I stared, and Ethan nudged me. “Stay frosty, marine.”

“Oh, I’m shivering. Just how good did you say I’ve gotta be to avoid this place when I’m dead?”

“Makes you think, doesn’t it?”

Zombies shouldered us as they stumbled by blindly. A woman with her face peeled off leapt at me, clawing for my eyes, and I broke her rotting neck with a thrust of my elbow. Ethan slashed at a gaggle of half-man, half-worm things that writhed along the ground to snap at his ankles. Worm juice and body parts splattered the pavement, but they kept coming, their blind eyes cloudy and wet.

I took another step backwards, and Ethan’s back pressed against mine, warm and reassuring. “I’m getting a bad feeling about this, Obi-Wan,” I muttered.

“What do you want me to say?
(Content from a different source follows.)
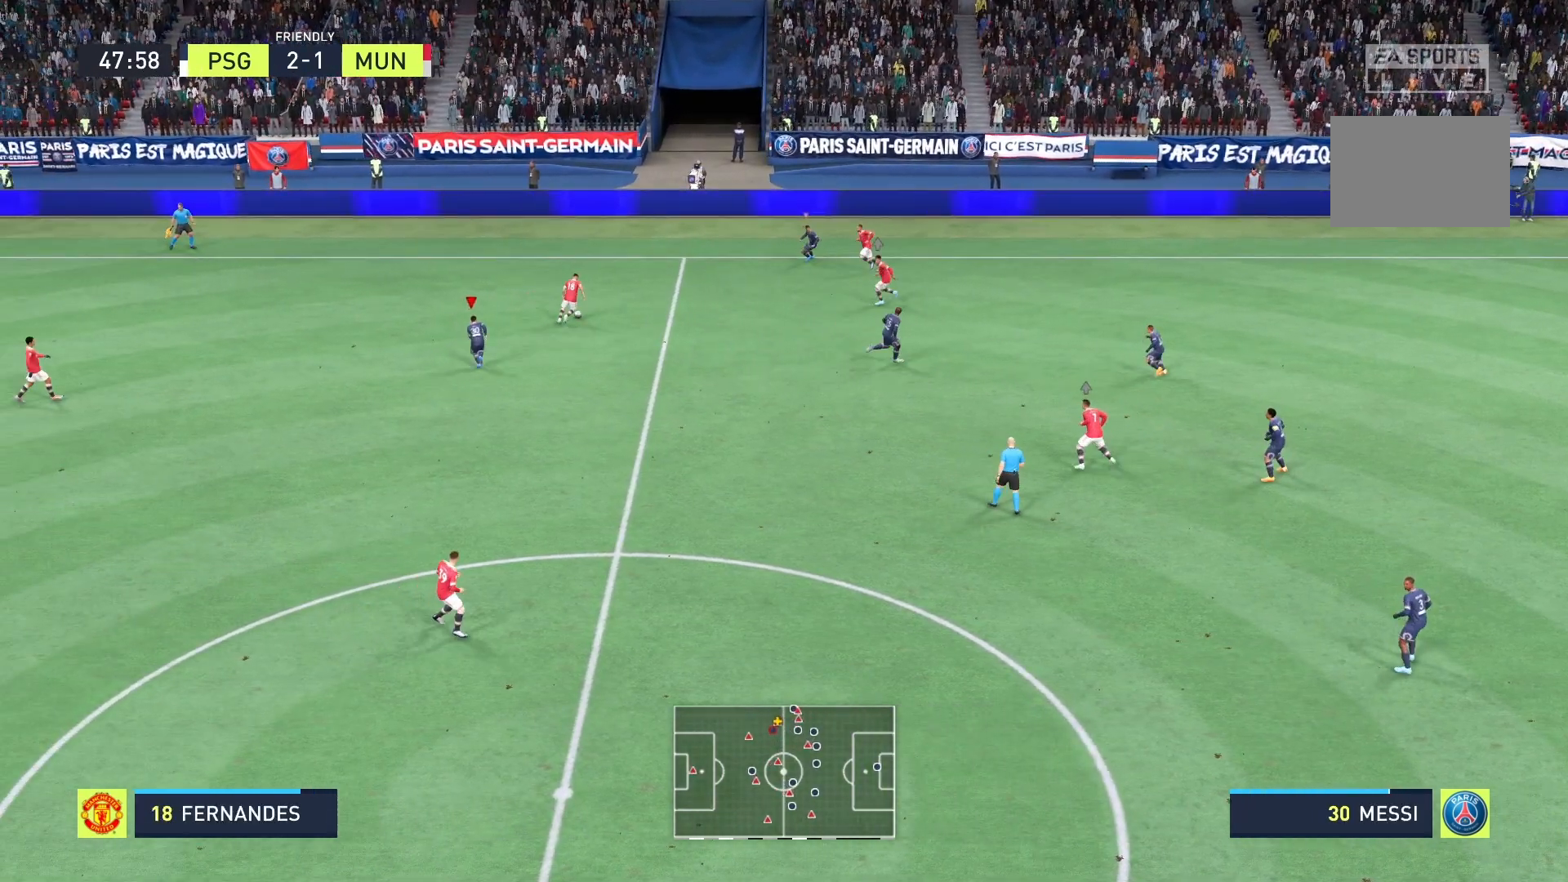
{"buttons": ["A", "R2"], "left_stick": "up-right", "right_stick": "center", "events": [[208, "A", "down"]]}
Use the force?” He took a deep breath, and with a zing, his magical shield shone around us, iridescent like a bubble. The worm people slapped against it, leaving wet smears. “Tower’s a hundred yards away. Stay close. Don’t let them drag you from the bubble. Okay?”

“That much I figured out for mys—” I gulped. “Uh-oh.”

From across the street, a mutant spied us, his bloodshot eyes gleaming with delight. He had a huge, naked skull and droopy ears, and his sagging belly oozed blood from open wounds that hadn’t healed.

He hollered, waving his rusty chain saw—I shit you not—and his subhuman buddies all screeched and jabbered and flailed their misshapen arms. And ran. Straight for us.

My hex pendant buzzed like a nest of angry wasps. My mouth dried, and I gripped my knives harder. “This isn’t good.”

Captain Mutant fired up his chain saw—rnn-nn-nnn!—and capered about like a drunken mummy. And his mutant army kept coming.

Ethan gave a feral grin. The lines on his skin glowed green, and he levitated a foot off the ground and crouched there like a bad-ass flying ninja, his blade glinting hungrily. “Bring ’em on.”

“You’re a real smart-ass, you know that?” But I couldn’t hide a smile. Sometimes, even I had to admit that Ethan was dead cool. Still, bitterness stung my mouth that I couldn’t do stuff like that. That’d I’d never had the patience to learn. “Last one there buys the whisky, okay?”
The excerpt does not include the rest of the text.